A note about model weights

As you've noticed, we hardcoded the trained weights in the inference code. This isn't ideal. So we need to write a utility function that loads the weights from the model.sft file (safetensors format).

I've implemented a very basic safetensors loader at safetensors.hpp. This implementation isn't very efficient for very large models, but it's sufficient for our purposes right now, and is easy to understand.

Let's modify the load_weights() function. First we'll remove the hardcoded weights.
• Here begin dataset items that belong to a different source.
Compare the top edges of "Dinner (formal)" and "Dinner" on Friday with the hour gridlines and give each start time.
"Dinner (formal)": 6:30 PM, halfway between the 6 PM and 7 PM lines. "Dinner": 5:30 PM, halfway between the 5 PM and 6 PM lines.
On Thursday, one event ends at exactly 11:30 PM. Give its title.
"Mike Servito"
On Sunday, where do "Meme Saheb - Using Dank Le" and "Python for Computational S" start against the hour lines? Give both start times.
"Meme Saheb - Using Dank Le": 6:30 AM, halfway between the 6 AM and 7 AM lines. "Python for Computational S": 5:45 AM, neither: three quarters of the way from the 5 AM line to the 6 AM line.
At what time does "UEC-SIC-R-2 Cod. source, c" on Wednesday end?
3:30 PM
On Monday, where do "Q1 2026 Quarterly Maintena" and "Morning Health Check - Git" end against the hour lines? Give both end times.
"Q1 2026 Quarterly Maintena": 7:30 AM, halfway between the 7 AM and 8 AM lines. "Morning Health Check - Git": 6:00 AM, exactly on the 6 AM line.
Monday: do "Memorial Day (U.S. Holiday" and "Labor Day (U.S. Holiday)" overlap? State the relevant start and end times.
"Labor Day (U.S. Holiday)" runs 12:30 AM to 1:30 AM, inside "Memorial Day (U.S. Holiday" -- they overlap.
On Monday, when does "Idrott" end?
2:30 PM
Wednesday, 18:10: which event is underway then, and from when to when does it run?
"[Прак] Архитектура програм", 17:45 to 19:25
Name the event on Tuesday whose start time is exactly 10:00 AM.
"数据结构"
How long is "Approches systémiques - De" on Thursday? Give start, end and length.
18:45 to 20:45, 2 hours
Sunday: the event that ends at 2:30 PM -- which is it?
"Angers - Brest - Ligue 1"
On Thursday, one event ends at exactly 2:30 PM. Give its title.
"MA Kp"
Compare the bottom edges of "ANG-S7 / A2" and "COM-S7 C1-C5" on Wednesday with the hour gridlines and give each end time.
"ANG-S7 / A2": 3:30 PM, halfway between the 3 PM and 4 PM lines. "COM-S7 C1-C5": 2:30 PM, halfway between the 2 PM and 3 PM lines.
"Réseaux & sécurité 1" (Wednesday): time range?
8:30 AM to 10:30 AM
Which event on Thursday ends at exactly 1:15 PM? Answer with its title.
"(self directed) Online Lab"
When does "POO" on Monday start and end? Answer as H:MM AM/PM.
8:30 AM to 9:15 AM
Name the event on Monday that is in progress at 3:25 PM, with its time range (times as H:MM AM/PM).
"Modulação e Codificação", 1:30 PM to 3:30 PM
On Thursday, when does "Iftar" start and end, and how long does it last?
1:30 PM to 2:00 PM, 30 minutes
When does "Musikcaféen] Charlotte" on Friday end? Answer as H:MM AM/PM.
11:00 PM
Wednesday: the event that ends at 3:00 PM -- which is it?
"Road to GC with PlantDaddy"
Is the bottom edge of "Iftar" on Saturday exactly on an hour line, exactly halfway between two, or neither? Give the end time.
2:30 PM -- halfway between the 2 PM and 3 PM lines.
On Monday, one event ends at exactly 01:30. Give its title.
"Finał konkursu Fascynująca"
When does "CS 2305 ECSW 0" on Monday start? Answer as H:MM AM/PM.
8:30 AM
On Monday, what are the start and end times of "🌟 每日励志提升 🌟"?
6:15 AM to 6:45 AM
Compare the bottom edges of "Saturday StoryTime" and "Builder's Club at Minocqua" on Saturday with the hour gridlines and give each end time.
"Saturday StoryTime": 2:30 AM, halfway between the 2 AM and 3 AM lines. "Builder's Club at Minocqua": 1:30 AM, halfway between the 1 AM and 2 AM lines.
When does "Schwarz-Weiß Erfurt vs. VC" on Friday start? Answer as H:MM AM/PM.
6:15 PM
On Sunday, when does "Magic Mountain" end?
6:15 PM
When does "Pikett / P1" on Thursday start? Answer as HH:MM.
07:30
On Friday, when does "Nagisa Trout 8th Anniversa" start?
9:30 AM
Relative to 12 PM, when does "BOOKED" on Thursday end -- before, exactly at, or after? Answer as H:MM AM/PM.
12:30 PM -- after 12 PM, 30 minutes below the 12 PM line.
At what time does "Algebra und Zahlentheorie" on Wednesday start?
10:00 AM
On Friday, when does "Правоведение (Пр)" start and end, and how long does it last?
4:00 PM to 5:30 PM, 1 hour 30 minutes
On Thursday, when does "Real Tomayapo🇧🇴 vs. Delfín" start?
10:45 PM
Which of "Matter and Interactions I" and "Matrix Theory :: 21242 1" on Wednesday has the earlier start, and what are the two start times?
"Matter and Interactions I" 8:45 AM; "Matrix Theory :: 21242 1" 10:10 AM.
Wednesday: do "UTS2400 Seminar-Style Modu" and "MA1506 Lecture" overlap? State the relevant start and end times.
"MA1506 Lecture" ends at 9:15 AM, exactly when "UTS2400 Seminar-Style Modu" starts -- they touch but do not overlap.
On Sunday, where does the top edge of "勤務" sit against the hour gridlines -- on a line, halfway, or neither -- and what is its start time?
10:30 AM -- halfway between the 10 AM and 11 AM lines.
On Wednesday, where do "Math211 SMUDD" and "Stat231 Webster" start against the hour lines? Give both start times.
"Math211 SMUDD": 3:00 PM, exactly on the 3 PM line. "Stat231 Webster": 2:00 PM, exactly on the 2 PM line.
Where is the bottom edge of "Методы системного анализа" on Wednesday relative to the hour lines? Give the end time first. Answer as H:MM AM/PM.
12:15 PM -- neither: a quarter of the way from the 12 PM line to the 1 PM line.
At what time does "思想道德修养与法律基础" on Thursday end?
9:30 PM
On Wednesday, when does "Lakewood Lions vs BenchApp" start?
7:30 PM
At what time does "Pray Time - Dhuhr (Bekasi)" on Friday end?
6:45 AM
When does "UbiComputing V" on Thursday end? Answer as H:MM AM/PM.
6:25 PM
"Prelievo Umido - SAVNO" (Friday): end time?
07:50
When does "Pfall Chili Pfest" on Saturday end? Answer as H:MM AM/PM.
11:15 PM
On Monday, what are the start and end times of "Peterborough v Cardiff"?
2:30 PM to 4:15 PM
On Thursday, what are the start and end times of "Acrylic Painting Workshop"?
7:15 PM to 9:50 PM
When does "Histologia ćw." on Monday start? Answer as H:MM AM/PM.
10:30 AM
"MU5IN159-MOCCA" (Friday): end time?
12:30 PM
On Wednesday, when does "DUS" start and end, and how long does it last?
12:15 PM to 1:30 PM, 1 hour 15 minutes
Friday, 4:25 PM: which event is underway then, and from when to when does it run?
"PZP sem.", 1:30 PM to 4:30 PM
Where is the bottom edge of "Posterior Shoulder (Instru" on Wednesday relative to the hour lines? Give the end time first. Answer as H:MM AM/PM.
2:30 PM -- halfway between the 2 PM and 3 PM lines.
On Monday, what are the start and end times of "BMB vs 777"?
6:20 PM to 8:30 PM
Next, we'll call safetensors::load_from_file() and assign the tensor data to the corresponding ggml_tensor in the callback function.

std::unordered_map<std::string, struct ggml_tensor*> tensor_map;
...

// names of the parameters as written by the training code
tensor_map["fc1.weight"] = fc1_weight;
tensor_map["fc1.bias"] = fc1_bias;
tensor_map["fc2.weight"] = fc2_weight;
tensor_map["fc2.bias"] = fc2_bias;

...
auto tensors = tensor_map;
safetensors::load_from_file("model.sft", [&tensors](const std::string& key, const std::string& dtype, const std::vector<uint64_t>& shape, const std::vector<uint8_t>& tensor_data) {
    std::cout<<"Read tensor: "<<key<<", size: "<<tensor_data.size()<<" bytes"<<std::endl;

    auto it = tensors.find(key);
    if (it != tensors.end()) {
        ggml_tensor* tensor = it->second;
        ggml_backend_tensor_set(tensor, tensor_data.data(), 0, ggml_nbytes(tensor));
    } else {
        std::cout<<"Unknown key: "<<key<<std::endl;
    }
});

A complete working example for this is at logic_gate_with_weights_file.cpp. It also tells you how to compile (at the top).